**Work instructions:**
Quote the following lines word for word, leaving out the pictures.

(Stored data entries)
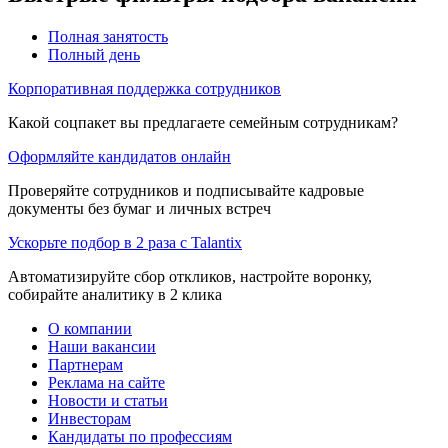
Полная занятость
Полный день
Корпоративная поддержка сотрудников
Какой соцпакет вы предлагаете семейным сотрудникам?
Оформляйте кандидатов онлайн
Проверяйте сотрудников и подписывайте кадровые
документы без бумаг и личных встреч
Ускорьте подбор в 2 раза с Talantix
Автоматизируйте сбор откликов, настройте воронку,
собирайте аналитику в 2 клика
О компании
Наши вакансии
Партнерам
Реклама на сайте
Новости и статьи
Инвесторам
Кандидаты по профессиям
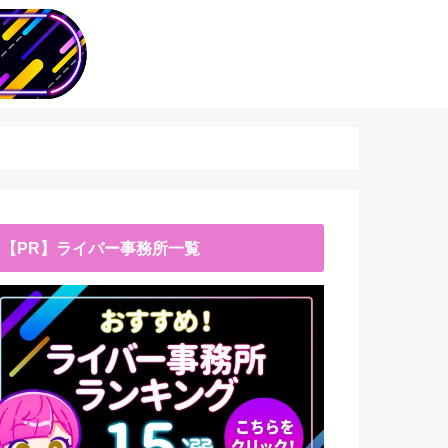
【PR】ライバー事務所一覧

**Answer section:**
Полная занятость
Полный день
Корпоративная поддержка сотрудников
Какой соцпакет вы предлагаете семейным сотрудникам?
Оформляйте кандидатов онлайн
Проверяйте сотрудников и подписывайте кадровые
документы без бумаг и личных встреч
Ускорьте подбор в 2 раза с Talantix
Автоматизируйте сбор откликов, настройте воронку,
собирайте аналитику в 2 клика
О компании
Наши вакансии
Партнерам
Реклама на сайте
Новости и статьи
Инвесторам
Кандидаты по профессиям
【PR】ライバー事務所一覧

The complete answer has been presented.